Gladys tenía alguna forma de ser distante siempre. Nunca de Malena. Es
un nombre asemejado a los cajones como un iCloud Drive, Google Drive, OneDrive
y Dropbox que permite mover archivos y snippets de un servicio a otro con mucha
facilidad. Gladys, según Apple, también tiene la posibilidad de sincronizar
archivos entre dispositivos en iCloud.
El dinero ganado en la peluquería lo guardaba en un
cajón de la cómoda de su cuarto y un día había desaparecido. Eran los años en
los que sus hermanas no sabían qué hacer con él para regenerarlo, o meterle en
un colegio militar o religioso. Los dedos de Gladys apuntaron a Juan. Él podía
ser el único responsable de ese robo. Desde ahí comenzó a ser intransigente
cuando le acusaban de algo que no había hecho. Siempre asumía sus culpas, nunca
las acusaciones falsas. La escena la revivió muchos años después en el
matrimonio de Rocío, cuando Malena había muerto. Un día cuando vivía en la
montaña estaba en la casa de sus amigos haciendo karaoke, con Luis y Doris, en
la madrugada sacó del garaje el carro y subió a su casa en el mismo conjunto.
Luis viajaba más tarde a Lima. En la mañana, Doris le llamó para contarle que
uno de los vecinos estaba histérico porque le acusaba de haberle chocado un
auto de alta gama y amenazaba con una demanda si no llegaban a un acuerdo
económico. Decía que él era abogado y su esposa trabajaba en la Corte de
Justicia. <<Pásame al teléfono>>, le dijo. Con gritos intentó
amedrentarle, tenía que pagar. <<Si quiere demandarme, adelante,
demándeme, nos vemos en los tribunales>>, le dijo y colgó el teléfono
mientras gritaba. Agarró la llave del carro y bajó a dejarlo en el garaje de la
casa de sus amigos. A Doris le dijo que ahí estaba el carro para que le pruebe
donde había un rasguño del destrozo causado en un carro cuatro por cuatro.

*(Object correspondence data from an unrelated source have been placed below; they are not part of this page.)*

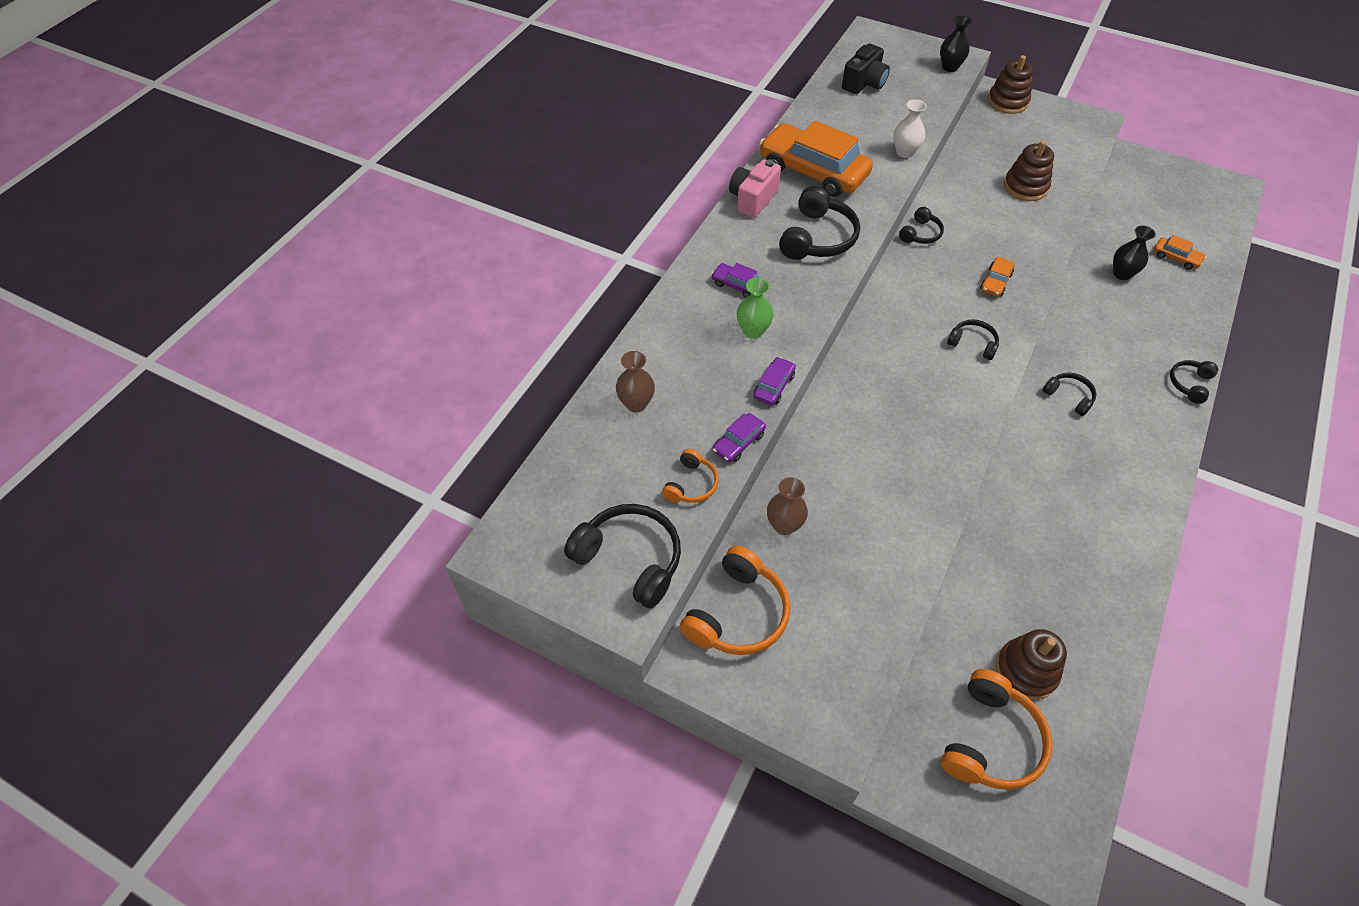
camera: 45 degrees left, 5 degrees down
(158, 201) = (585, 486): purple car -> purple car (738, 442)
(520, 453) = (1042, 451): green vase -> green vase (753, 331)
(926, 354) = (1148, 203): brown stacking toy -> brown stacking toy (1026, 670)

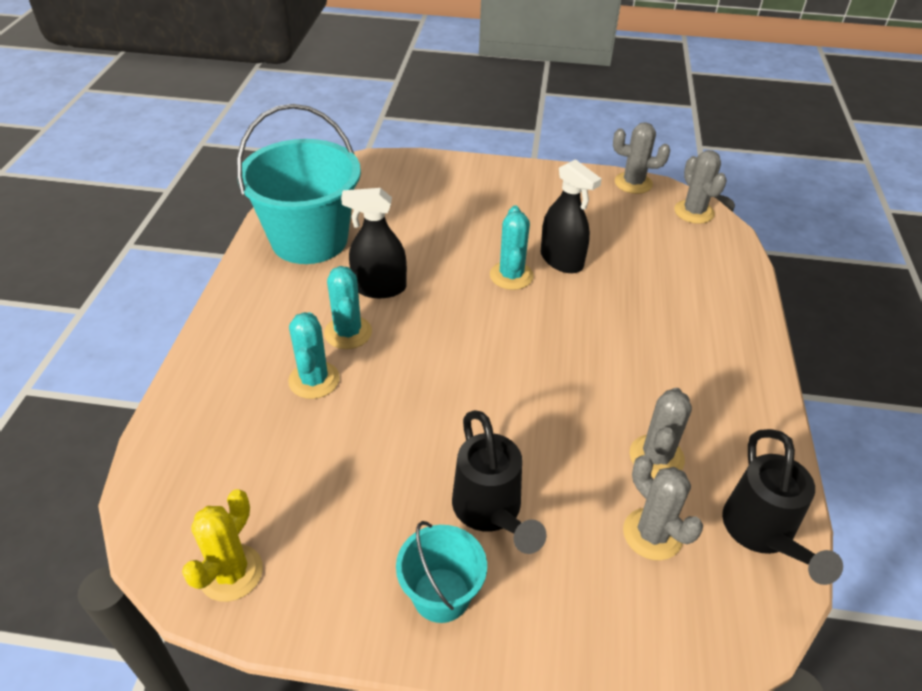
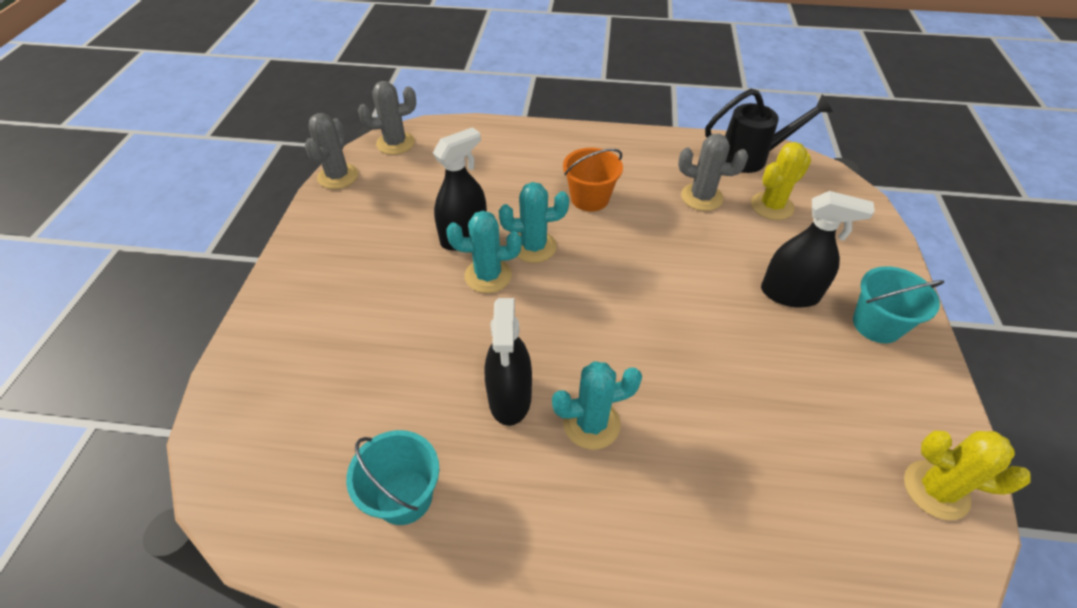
camera: 90 degrees left, 5 degrees up
(309, 240) = (404, 496): turquoise bucket -> turquoise bucket, size x0.51
(314, 380) = (673, 450): turquoise cactus -> turquoise cactus (534, 247)
(491, 513) = (789, 294): black watering can -> black spray bottle
(634, 351) = (590, 198): none -> orange bucket
(652, 534) = (772, 206): grey cactus -> yellow cactus

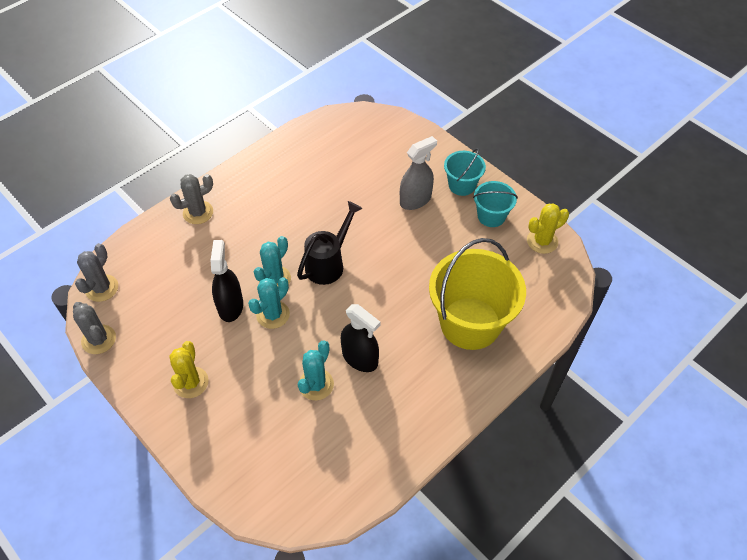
camera: 50 degrees left, 5 degrees up
(404, 496) = (371, 437): turquoise bucket -> turquoise bucket (491, 216)
(590, 198) = (267, 226): orange bucket -> none
(591, 423) = (405, 335): turquoise cactus -> turquoise cactus (316, 384)
(692, 492) = (470, 323): none -> yellow bucket
(701, 197) = (321, 178): grey cactus -> grey cactus (198, 212)
(751, 157) = (319, 132): black watering can -> black watering can (329, 263)
(772, 206) = (359, 156): yellow cactus -> yellow cactus (191, 382)
(789, 294) = (415, 200): black spray bottle -> grey spray bottle

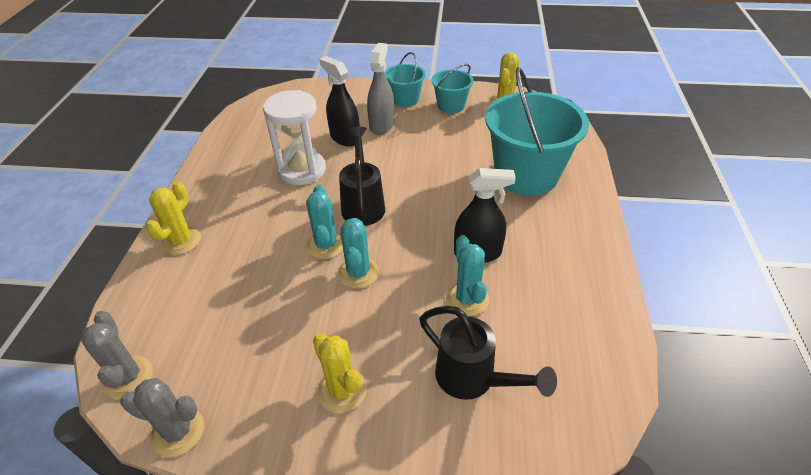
camera: 40 degrees left, 10 degrees down
(198, 212) = (181, 241): grey cactus -> yellow cactus
(230, 306) = (306, 294): black spray bottle -> black spray bottle (345, 138)
(262, 436) = (474, 379): none -> black watering can
(318, 205) = (302, 170): none -> white hourglass
(470, 323) = (526, 175): yellow bucket -> turquoise bucket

Doris le llamó para contarle que su vecino ya había bloqueado su garaje. Era
domingo. <<No hay lío>>, le dijo. <<Si mañana no está
desbloqueado llamó a la Policía>>. Al día siguiente fue a retirar su
carro y ya nadie bloqueaba el garaje. <<Yo no tengo problemas en asumir
mis culpas. Tengo problemas en asumir las culpas de otros>>, le dijo a
Doris. Fue uno de los más grandes escándalos que había visto ese apacible
conjunto, junto a la montaña, con olor a eucalipto. Se había mudado hace muy
poco. Una de sus tantas mudanzas, desde que salió de su casa con un cartón de
libros y unas sábanas.
-
Ahora
entiendo muchas cosas. No eres un santo que se diga tampoco –le dijo Lorena. Ya
llovía sobre Tena, una lluvia copiosa, como de diluvio. Estaban sentados en un
balcón de la cabaña.
-
Ni
pretendo serlo. Nunca he evadido mis culpas, tal vez por eso no soporto las
acusaciones falsas. La última vez que fui a Frankfurt, antes de esta pandemia,
mis sobrinas Maribel y Cristina me reclamaron por no haber ido a sus
matrimonios. Les mentí descaradamente. Te voy a contar la verdad.